Kilka osób może się zdziwi, że dałem podbiegi razem ze skipami.
Już tłumacze, dlaczego skipy i podbiegi działają zupełnie inaczej, najlepszym skipem dla zobrazowania tego będzie skip B.
Na sam początek porównajmy sobie zwykłą przebieżkę z podbiegiem.
Podczas przebieżki nasz krok jest a przynajmniej powinien być pod każdym względem idealny z wysoko uniesionym kolanem z wyraźnie zaznaczonym tylnim i przednim wahadłem, długi, wtedy nasze mięśnie pracują na całej swojej objętości, długości, przekroju.
Podczas podbiegu o ile będziemy w stanie wykonać w miarę pełne tylnie wahadło, to z przednim będzie już problem chcąc nie chcąc przy podbiegu jesteśmy zmuszeni do wykonania krótszego kroku przez co mięśnie nie pracują w swoim pełnym zakresie, zakresie teraz wkracza nasz wzmiankowany już skip B który wiemy jak powinien wyglądać, trzeba wysoko podnieść kolano a następnie „wyrzucić” w przód podudzie tak aby kolano zostało wyprostowane, dodatkowo przy wykonaniu skipu trzeba pamiętać o tym aby trzymać pion co dodatkowo wymusza pracę mięśni grzbietu i brzucha, a takiej pracy tych mięśni nie będziemy mieli wykonując podbieg.

Podsumowując całość skipy, podbiegi, siła dynamiczna to wszystko jest potrzebne i nawzajem się uzupełnia co pozwala nam w kompleksowy sposób zadbać nam o naszą sprawność biegową.


UWAGA! Nie wszyscy mogą wykonywać wszystko bo to już zależy od stopnia naszego zaawansowania oraz wieku.
PKO
Awatar użytkownika
wojtek
Zaprawiony W Bojach
Zaprawiony W Bojach
Posty: 10535
Rejestracja: 19 cze 2001, 04:38
Życiówka na 10k: 30:59
Życiówka w maratonie: 2:18
Lokalizacja: lokalna
Kontakt:

Nieprzeczytany post

Mozna takze dodac , ze rodzaj , intensywnosc i objetosc sily biegowej zalezy takze od docelowego dystansu .

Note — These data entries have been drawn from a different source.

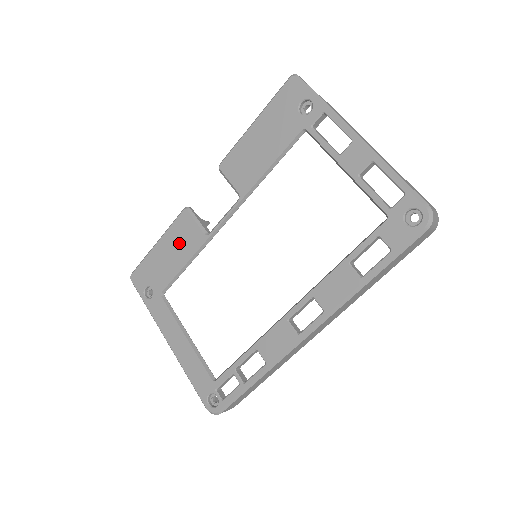
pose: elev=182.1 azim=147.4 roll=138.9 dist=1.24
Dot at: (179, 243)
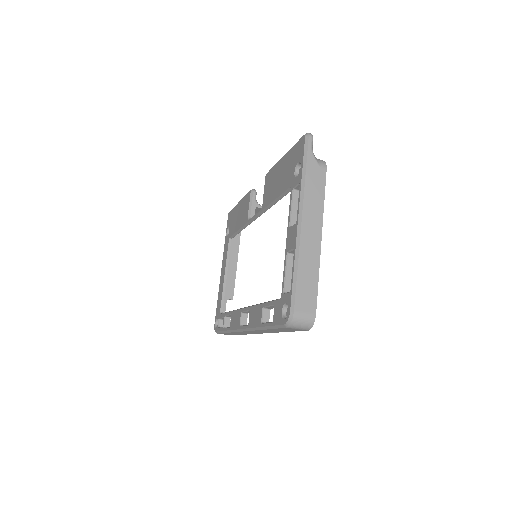
Dot at: (242, 212)
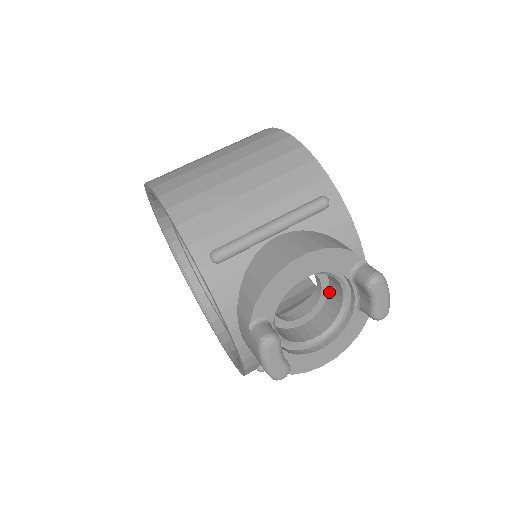
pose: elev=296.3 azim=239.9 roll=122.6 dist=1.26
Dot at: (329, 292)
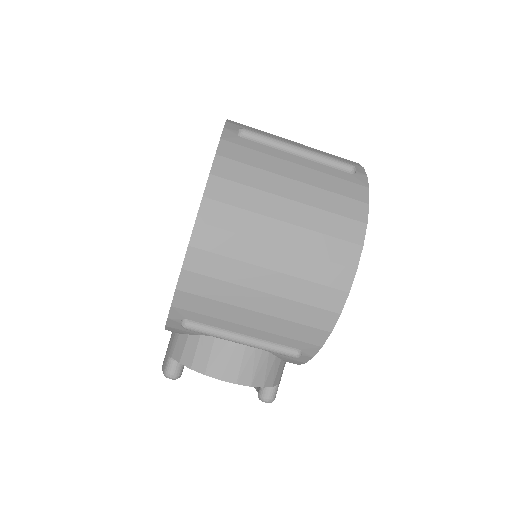
Dot at: occluded
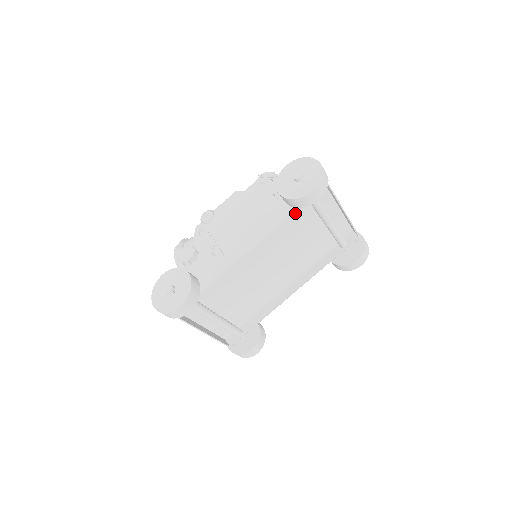
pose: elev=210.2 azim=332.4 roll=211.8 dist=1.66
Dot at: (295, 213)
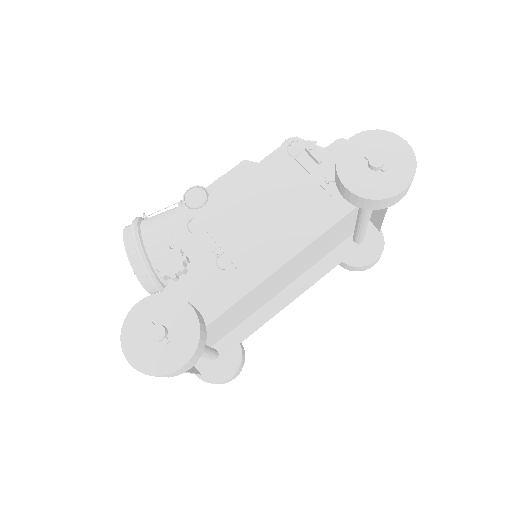
Dot at: occluded
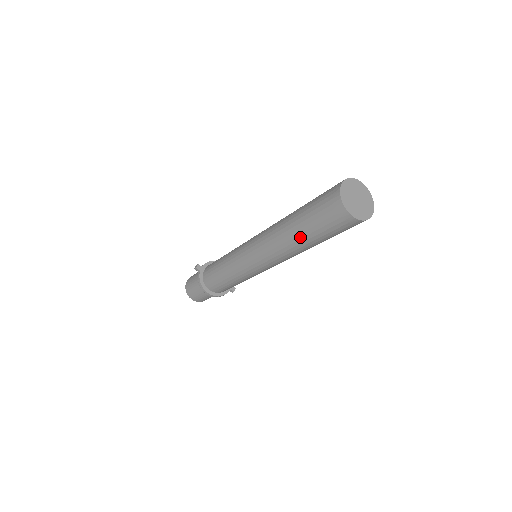
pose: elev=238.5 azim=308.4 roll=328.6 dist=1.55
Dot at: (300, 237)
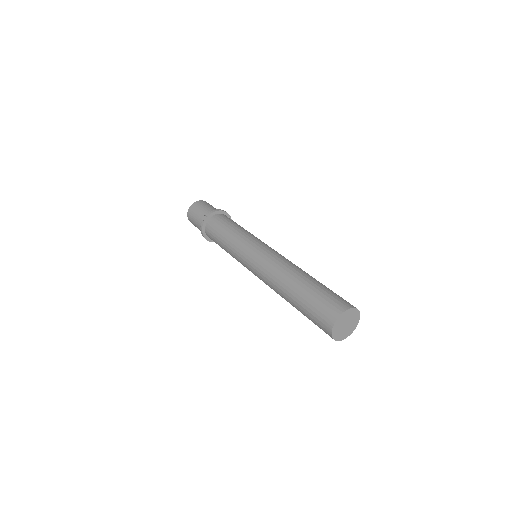
Dot at: (293, 306)
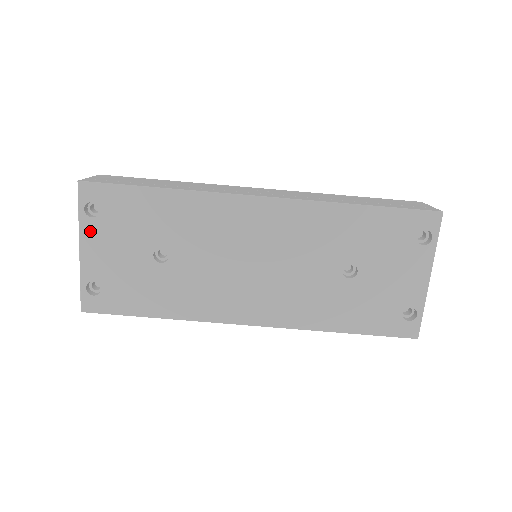
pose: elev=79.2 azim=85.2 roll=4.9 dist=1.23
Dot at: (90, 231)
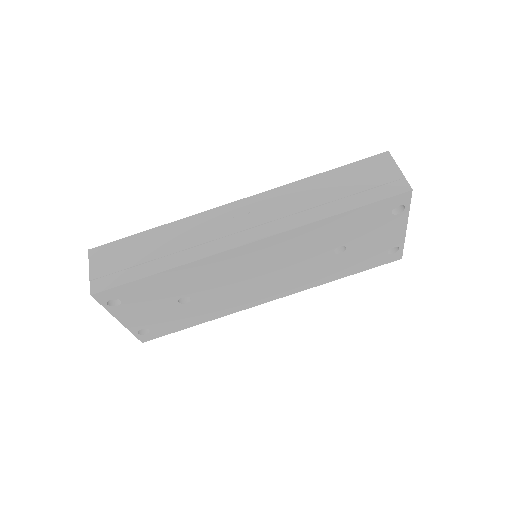
Dot at: (121, 312)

Najroznorodniej i najintensywniej trenuja sprinterzy .
Articles in English:
http://www.examiner.com/atlanta-sports-gear-in-atlanta/wojtek-wysocki

Looking back:
http://bieganie.pl/?cat=37

Jutup: http://www.youtube.com/user/wojtek1425/videos?view=0
ArekB
Zaprawiony W Bojach
Zaprawiony W Bojach
Posty: 303
Rejestracja: 26 paź 2008, 12:11
Życiówka na 10k: brak
Życiówka w maratonie: brak
Lokalizacja: Wrocław

Nieprzeczytany post

zgadza się Wojtek tylko tu problem był inny a mianowicie czy można zastąpić jeden element innym

tu się to zaczęło: http://bieganie.pl/forum/viewtopic.php?t=12558&start=15
Awatar użytkownika
wojtek
Zaprawiony W Bojach
Zaprawiony W Bojach
Posty: 10535
Rejestracja: 19 cze 2001, 04:38
Życiówka na 10k: 30:59
Życiówka w maratonie: 2:18
Lokalizacja: lokalna
Kontakt:

Nieprzeczytany post

Uzywam PowerCranks by przyjrzec sie blizej zastosowaniu tego gadzetu w treningu sily biegowej .
Zdecydowanie poprawia sile zginaczy biodra , jakby wiec podobienstwo do skipu .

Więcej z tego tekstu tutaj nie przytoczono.